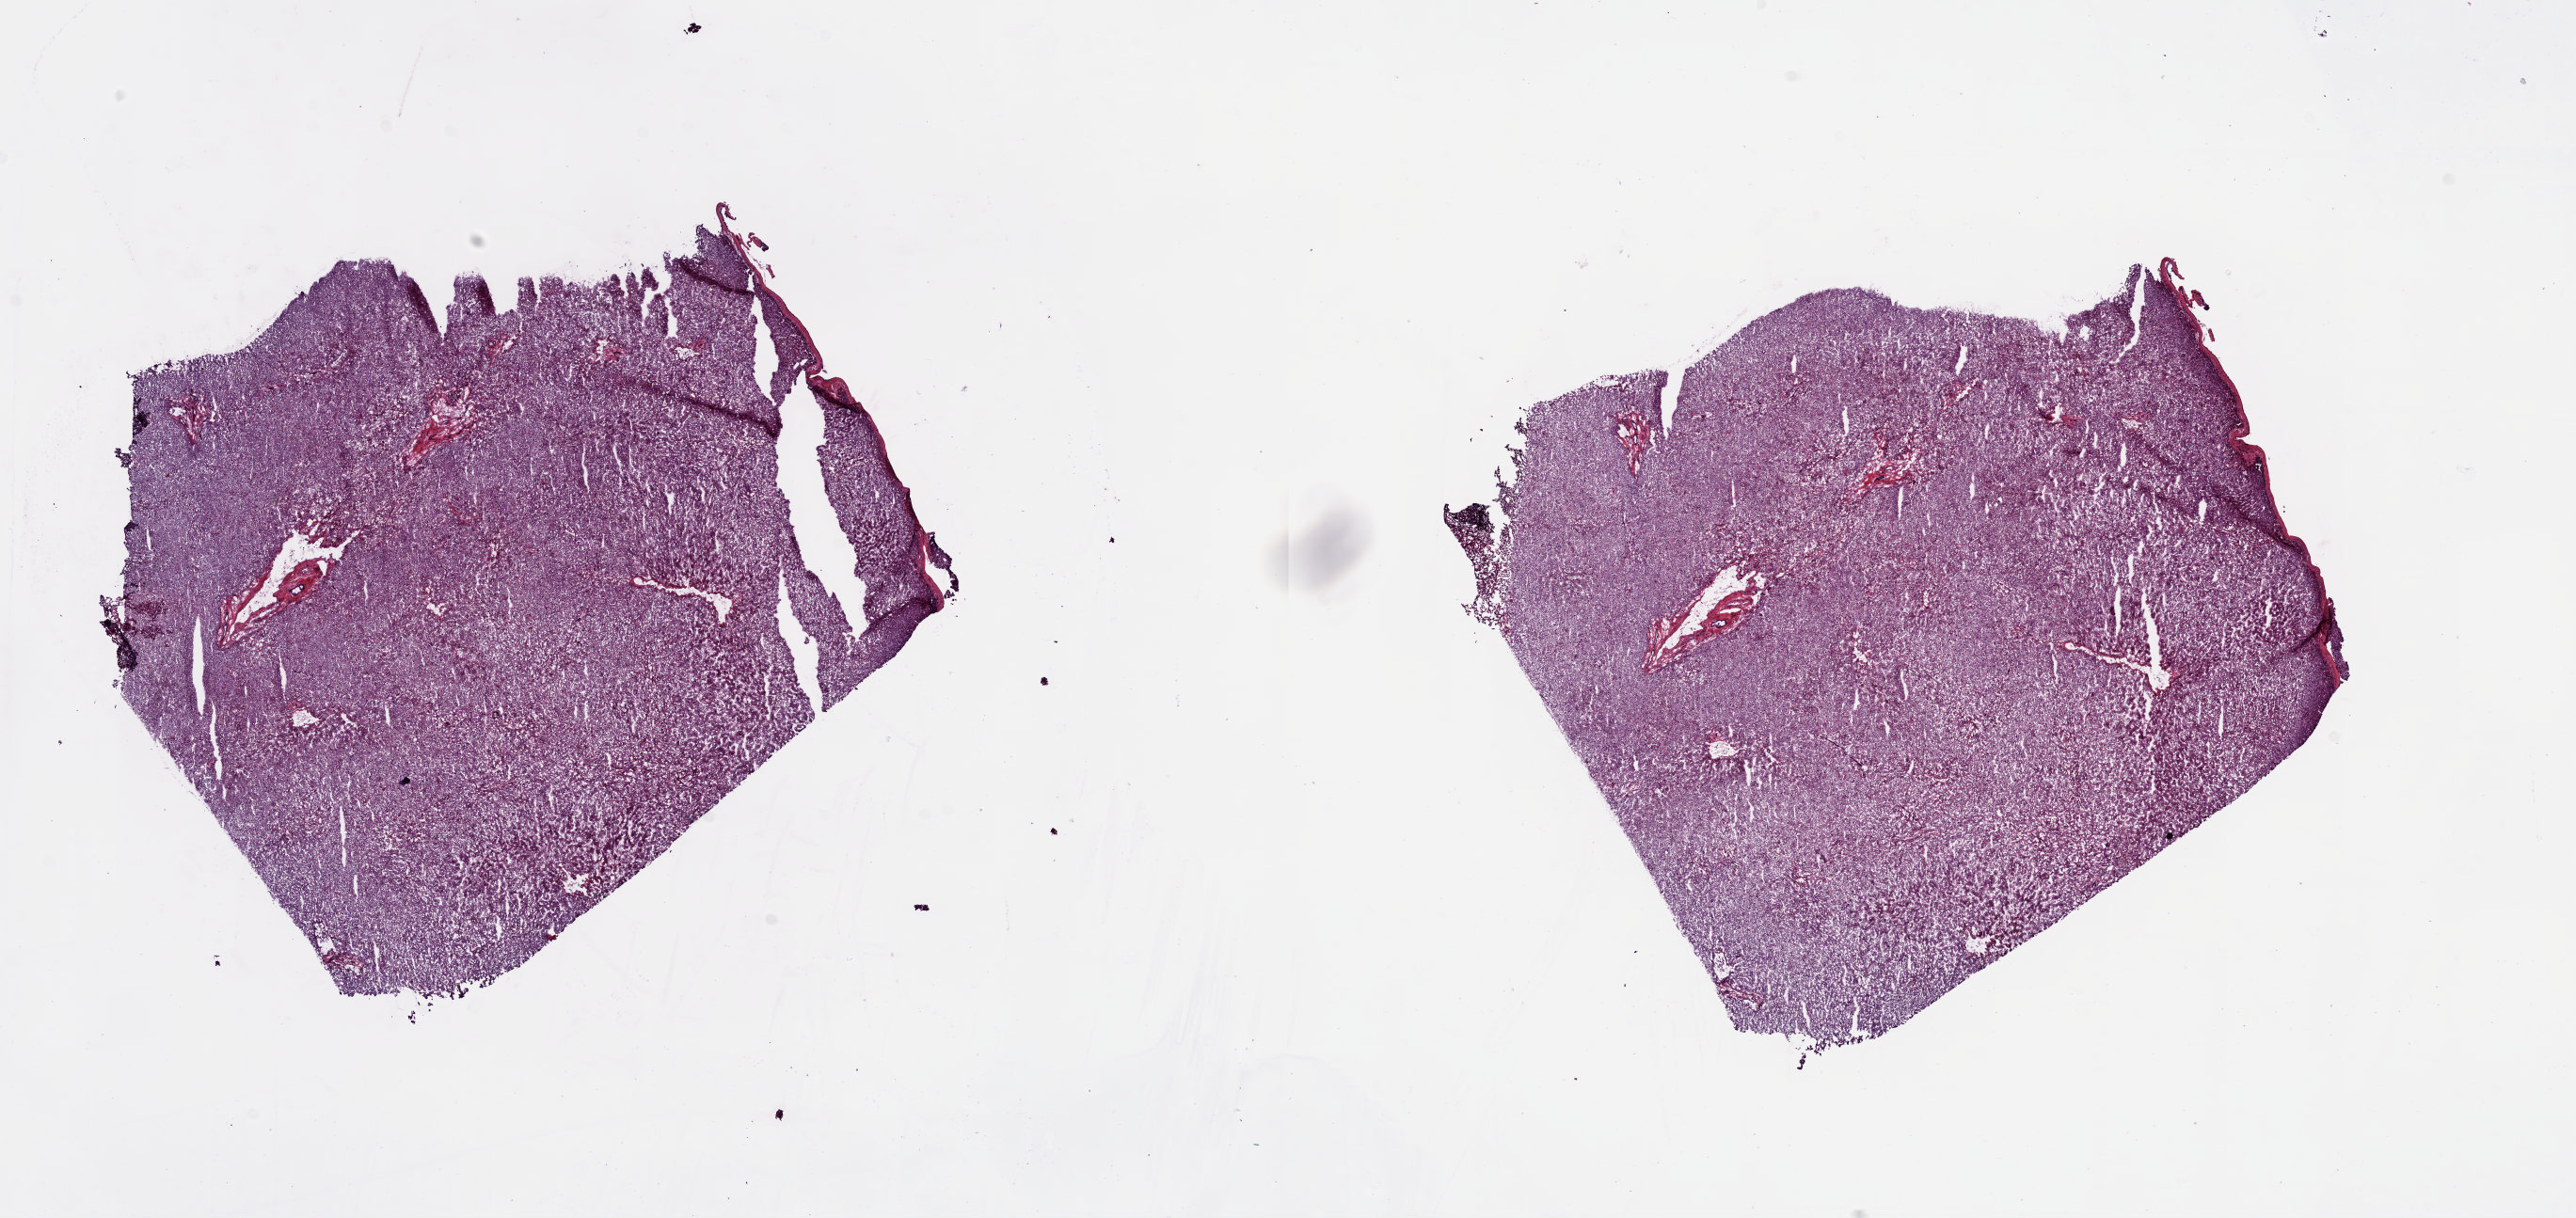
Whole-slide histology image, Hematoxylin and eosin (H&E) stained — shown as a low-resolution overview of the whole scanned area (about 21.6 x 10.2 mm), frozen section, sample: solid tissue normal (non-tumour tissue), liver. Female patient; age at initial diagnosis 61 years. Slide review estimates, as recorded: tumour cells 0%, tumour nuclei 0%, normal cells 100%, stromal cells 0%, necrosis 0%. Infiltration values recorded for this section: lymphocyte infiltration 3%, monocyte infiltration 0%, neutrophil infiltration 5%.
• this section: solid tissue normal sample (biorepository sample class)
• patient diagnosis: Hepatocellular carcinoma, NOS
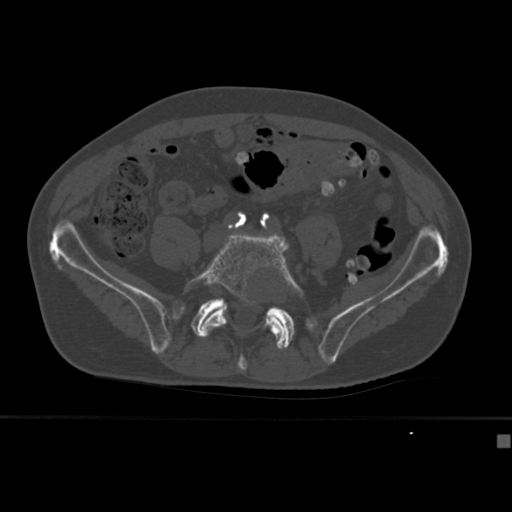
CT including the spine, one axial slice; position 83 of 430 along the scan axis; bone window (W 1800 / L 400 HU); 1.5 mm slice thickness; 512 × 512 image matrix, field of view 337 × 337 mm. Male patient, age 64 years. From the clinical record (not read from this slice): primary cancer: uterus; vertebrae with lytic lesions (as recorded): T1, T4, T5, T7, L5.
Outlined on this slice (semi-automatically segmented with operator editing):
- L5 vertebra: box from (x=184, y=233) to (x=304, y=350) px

________________________

DIRECTIONS.
All of the records above should be reproduced exactly, with the pictures left out.

RESPONSE TO THIS EXERCISE.
Whole-slide histology image, Hematoxylin and eosin (H&E) stained — shown as a low-resolution overview of the whole scanned area (about 21.6 x 10.2 mm), frozen section, sample: solid tissue normal (non-tumour tissue), liver. Female patient; age at initial diagnosis 61 years. Slide review estimates, as recorded: tumour cells 0%, tumour nuclei 0%, normal cells 100%, stromal cells 0%, necrosis 0%. Infiltration values recorded for this section: lymphocyte infiltration 3%, monocyte infiltration 0%, neutrophil infiltration 5%.
• this section: solid tissue normal sample (biorepository sample class)
• patient diagnosis: Hepatocellular carcinoma, NOS
CT including the spine, one axial slice; position 83 of 430 along the scan axis; bone window (W 1800 / L 400 HU); 1.5 mm slice thickness; 512 × 512 image matrix, field of view 337 × 337 mm. Male patient, age 64 years. From the clinical record (not read from this slice): primary cancer: uterus; vertebrae with lytic lesions (as recorded): T1, T4, T5, T7, L5.
Outlined on this slice (semi-automatically segmented with operator editing):
- L5 vertebra: box from (x=184, y=233) to (x=304, y=350) px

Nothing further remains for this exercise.